Problem description: Leave out every line before the one containing "T-71, status: 종료 -> 할당됨", and set down that line and the rest through the end of the listing exactly.

------ Recorded data

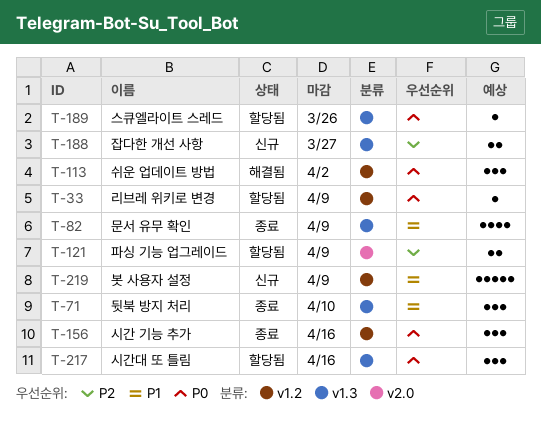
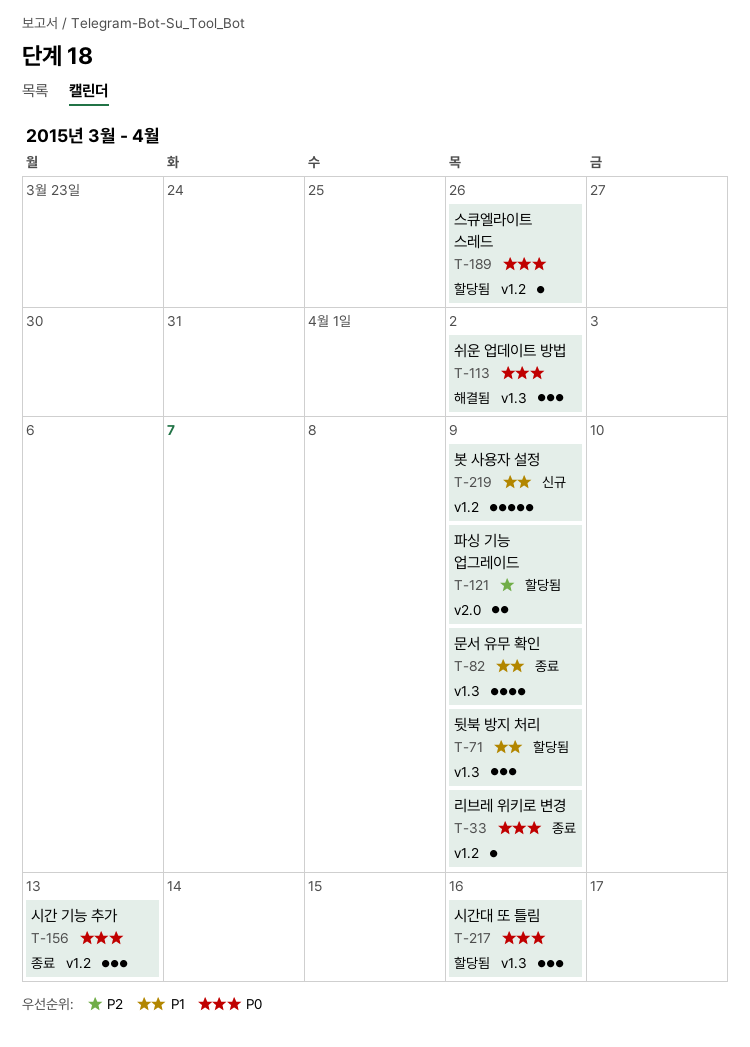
T-33, status: 할당됨 -> 종료
T-71, status: 종료 -> 할당됨
T-71, due: Apr 10 -> Apr 9
T-113, label: v1.2 -> v1.3
T-156, due: Apr 16 -> Apr 13
T-188: present -> none
T-189, label: v1.3 -> v1.2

------------

Written response:
T-71, status: 종료 -> 할당됨
T-71, due: Apr 10 -> Apr 9
T-113, label: v1.2 -> v1.3
T-156, due: Apr 16 -> Apr 13
T-188: present -> none
T-189, label: v1.3 -> v1.2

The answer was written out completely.